Our deepest longing

Rev Sue gave this sermon on Sunday 27 June at St George’s Church Simister. You can read it again here:

The woman had heard that Jesus was coming to town. From somewhere she dredged up her last little bit of hope. For 12 years she had been trying every remedy under the sun. It wasn’t just a question of being drained and anaemic from the continual loss of blood. It was also the shame of being unclean. What most women endured for a few days each month she had to live with every day. It wasn’t something she wanted to shout about – best to keep a low profile and blend into the background.

Now she was in a quandary. How to attract Jesus’ attention without having the gaze of the whole town on her. Imagine the gossip as her condition became public knowledge. But Jesus was passing through. It was now or never.

Jesus was in the middle of a scrummage, trying to make his way through crowds that were jostling and pushing him. The woman saw her opportunity. Maybe she could worm her way towards him and secretly touch him without attracting anyone’s attention. Perhaps just a tiny corner of his robe would be enough to heal her, and then she could quietly return home with no one any the wiser. She silently gave thanks that she had this chance of being privately healed.

She reached out her hand, and straight away she knew. She felt whole. But at the same time everything was going horribly wrong. Jesus had stopped dead and was declaring that someone had touched him. And she knew that he meant her. Keep quiet, don’t say anything, slip away. There will be that awkward moment while Jesus is looking about him, but she is an expert at being unnoticed. But instead, she heard herself blurting out the truth. As she did, she became aware of horrified glances and a sudden space opening up around her.

Wasn’t it rather unkind of Jesus to put her through that? Couldn’t he have caught her eye, let her know that he knew, and left it at that? He must have known how excruciating exposure would be.

God longs to heal us, to take away our pain and make us whole, but he wants more than that. He wants a relationship with us. It’s not just a one-way thing of God giving and us receiving, incredibly, God wants something from us. He looks straight into our eyes and invites us to look back. Moses longed to see the face of God but was granted only the privilege of seeing the back of God as God passed by. Jesus invites us to do what Moses couldn’t – to come face to face with God.

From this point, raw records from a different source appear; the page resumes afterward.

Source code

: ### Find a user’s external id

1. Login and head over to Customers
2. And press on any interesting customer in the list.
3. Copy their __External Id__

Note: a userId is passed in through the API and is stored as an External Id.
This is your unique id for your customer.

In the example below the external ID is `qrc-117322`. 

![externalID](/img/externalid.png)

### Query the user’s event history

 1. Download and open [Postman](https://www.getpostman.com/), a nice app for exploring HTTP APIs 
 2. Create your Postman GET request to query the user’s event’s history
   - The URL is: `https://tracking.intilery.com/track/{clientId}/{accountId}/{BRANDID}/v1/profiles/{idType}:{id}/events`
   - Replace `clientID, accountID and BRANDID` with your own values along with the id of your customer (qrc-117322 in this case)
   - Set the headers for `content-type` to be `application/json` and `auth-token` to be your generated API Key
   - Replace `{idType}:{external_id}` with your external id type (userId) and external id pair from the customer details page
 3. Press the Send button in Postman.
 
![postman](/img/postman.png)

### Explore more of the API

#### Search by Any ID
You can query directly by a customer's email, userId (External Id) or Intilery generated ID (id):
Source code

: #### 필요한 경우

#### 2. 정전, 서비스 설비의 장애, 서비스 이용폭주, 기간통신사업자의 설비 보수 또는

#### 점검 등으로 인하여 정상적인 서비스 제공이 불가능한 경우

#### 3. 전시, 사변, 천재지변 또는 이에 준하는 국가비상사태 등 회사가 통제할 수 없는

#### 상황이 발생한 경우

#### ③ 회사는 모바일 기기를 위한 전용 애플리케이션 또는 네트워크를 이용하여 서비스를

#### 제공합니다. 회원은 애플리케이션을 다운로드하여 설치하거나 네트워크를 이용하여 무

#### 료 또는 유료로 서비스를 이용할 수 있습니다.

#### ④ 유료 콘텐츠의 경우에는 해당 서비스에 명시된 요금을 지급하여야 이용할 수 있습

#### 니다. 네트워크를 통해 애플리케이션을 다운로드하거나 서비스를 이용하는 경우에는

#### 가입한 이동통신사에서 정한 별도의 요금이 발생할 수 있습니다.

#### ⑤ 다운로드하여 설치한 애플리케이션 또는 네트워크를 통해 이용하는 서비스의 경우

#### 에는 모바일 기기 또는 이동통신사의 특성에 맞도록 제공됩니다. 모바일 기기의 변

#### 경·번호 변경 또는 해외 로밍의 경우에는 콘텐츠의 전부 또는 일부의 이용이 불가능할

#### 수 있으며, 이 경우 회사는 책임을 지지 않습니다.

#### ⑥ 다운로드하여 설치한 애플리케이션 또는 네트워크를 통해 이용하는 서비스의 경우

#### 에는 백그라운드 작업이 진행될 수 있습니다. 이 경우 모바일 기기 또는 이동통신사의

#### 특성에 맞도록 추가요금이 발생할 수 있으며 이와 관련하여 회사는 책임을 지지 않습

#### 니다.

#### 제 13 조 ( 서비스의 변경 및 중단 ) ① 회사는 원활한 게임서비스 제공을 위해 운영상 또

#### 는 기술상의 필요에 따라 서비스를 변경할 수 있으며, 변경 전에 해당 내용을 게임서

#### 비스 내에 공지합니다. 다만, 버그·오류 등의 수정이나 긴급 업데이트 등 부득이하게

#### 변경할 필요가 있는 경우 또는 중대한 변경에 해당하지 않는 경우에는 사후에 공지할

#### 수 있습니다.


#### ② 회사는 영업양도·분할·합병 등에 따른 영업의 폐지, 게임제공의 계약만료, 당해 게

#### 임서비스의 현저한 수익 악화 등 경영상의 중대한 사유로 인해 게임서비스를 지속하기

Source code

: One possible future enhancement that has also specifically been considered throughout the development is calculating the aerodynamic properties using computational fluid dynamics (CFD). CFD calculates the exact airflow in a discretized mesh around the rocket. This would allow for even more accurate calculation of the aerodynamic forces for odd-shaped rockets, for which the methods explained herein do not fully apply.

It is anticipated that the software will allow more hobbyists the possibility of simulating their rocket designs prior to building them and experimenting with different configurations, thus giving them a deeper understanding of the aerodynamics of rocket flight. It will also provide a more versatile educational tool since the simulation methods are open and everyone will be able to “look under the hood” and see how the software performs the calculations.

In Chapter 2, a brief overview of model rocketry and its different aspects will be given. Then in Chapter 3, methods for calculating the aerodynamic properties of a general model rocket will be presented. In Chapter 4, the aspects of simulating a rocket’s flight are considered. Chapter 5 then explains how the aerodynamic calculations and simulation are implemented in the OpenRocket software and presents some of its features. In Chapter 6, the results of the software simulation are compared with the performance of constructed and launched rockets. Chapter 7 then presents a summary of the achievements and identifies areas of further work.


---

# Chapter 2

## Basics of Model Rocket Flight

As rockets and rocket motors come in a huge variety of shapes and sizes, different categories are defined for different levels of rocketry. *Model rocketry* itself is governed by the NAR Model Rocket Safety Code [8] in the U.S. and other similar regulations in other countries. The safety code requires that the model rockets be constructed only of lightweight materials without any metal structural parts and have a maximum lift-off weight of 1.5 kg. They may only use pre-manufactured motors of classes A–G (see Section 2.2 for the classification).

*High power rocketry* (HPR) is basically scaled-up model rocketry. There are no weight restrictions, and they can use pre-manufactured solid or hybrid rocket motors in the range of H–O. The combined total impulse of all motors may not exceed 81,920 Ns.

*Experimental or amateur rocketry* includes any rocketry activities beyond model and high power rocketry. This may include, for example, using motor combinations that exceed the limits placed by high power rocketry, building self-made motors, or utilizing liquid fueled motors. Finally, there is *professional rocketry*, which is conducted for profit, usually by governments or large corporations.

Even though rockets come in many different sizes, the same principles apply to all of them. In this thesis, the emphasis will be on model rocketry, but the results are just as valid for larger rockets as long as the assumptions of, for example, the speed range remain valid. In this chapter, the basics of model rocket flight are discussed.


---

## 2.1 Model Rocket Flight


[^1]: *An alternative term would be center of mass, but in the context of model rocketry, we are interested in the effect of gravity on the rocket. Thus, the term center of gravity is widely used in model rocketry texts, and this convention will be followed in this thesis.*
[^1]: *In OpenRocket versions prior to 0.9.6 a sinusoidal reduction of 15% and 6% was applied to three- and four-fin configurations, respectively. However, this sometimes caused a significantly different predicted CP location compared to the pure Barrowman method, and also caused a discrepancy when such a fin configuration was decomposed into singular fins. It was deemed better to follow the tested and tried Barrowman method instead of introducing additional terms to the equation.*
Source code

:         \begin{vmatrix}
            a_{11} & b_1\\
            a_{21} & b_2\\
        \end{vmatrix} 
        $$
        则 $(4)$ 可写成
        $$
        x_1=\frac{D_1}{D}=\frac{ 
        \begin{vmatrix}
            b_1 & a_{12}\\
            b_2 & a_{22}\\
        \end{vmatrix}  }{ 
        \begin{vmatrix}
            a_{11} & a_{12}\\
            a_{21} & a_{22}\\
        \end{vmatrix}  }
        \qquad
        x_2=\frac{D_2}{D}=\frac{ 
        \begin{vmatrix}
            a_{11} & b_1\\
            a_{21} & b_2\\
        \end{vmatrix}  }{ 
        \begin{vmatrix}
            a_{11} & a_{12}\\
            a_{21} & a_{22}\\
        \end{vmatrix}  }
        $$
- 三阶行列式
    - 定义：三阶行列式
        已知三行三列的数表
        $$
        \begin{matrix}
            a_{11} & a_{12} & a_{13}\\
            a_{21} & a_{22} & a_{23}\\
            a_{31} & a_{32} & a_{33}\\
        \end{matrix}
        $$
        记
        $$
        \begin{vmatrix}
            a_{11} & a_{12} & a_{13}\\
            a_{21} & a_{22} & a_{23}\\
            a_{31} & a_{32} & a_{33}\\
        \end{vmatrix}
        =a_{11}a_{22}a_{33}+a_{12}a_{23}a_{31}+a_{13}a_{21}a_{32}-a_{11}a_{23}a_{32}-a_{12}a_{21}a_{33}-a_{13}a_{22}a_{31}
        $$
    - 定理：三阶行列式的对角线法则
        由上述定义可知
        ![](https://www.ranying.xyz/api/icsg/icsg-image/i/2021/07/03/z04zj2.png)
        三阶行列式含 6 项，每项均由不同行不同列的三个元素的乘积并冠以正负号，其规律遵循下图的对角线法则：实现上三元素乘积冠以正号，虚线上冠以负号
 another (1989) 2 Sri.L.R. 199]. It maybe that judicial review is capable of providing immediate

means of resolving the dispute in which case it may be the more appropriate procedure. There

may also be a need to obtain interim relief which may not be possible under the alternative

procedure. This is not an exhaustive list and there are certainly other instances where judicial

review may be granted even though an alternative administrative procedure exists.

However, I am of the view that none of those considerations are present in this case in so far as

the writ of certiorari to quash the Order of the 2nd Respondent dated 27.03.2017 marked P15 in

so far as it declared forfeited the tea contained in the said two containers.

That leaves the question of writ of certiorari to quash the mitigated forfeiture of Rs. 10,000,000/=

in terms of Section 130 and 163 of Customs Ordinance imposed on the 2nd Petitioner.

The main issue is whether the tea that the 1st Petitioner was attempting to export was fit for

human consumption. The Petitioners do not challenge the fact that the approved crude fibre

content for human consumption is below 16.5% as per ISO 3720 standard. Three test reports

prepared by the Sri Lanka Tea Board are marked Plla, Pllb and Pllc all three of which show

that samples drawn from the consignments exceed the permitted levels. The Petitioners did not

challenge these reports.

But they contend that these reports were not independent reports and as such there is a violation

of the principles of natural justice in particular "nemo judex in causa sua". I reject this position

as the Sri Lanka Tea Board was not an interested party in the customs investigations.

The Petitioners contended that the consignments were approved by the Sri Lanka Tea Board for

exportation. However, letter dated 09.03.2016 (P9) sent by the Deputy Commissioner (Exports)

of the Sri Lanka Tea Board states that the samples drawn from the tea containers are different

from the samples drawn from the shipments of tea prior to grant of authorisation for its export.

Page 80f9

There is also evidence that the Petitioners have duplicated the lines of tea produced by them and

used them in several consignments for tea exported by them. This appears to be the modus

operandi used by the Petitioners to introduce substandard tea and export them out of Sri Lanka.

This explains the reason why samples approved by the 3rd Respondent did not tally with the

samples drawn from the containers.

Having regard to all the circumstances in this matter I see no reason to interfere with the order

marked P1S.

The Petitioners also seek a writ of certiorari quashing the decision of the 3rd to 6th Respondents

Physical health is a very precious thing, but one day it will pass. To be able to hold up our heads and not be ashamed is also a great gift. But the healing of the soul the ultimate wellness, comes from being face to face with God. It is the deepest desire of the human heart. Psalm 130 puts it like this

“I wait for the Lord; my soul waits for him;

in his word is my hope.

My soul waits for the Lord,

more than the night watch for the morning”.

The night watch on the city wall waits for the dawn to break. The exhausted nurse on night duty watches the minutes tick by until she can go home and go to bed. But the longing of the human soul for God is more fundamental than even these.

At the start of the reading the woman says, “If I but touch his clothes, I will be made well”. She is talking not to Jesus but to herself. She whispers in her own heart. God overhears the wishes we only breathe to ourselves and treats them as prayers. He invites us to make those unspeakable requests, even if we dread their shame. God asks nothing from us but our total honesty. God challenges our hesitancy, our shyness, and separates the wheat of humility from the chaff of self-loathing. We must discard our fears and approach with a bold confidence, not in our own worthiness, but in God’s grace. God will not allow us to imagine that we do not matter to God.

We begin by reaching out our hand and hoping to touch his garment, ultimately our prayer is seeking the face of God. We give ourselves to God, for this is what he wants, for now and for eternity. When we stand face to face with God we will know as we are known and at last will know our own true selves.

I’ll finish by reading George Herbert’s poem Love which beautifully expresses the timid approach of the penitent who fears to look on God.

Love bade me welcome. Yet my soul drew back

Guilty of dust and sin.

But quick-eyed Love, observing me grow slack

From my first entrance in,

Drew nearer to me, sweetly questioning,

If I lacked any thing.

A guest, I answered, worthy to be here:

Love said, You shall be he.

I the unkind, ungrateful? Ah my dear,

I cannot look on thee.

Love took my hand, and smiling did reply,

Who made the eyes but I?

Truth Lord, but I have marred them: let my shame

Go where it doth deserve.

And know you not, says Love, who bore the blame?

My dear, then I will serve.

You must sit down, says Love, and taste my meat:

So I did sit and eat.

With thanks to Henry Martin whose book Eavesdropping inspired this sermon.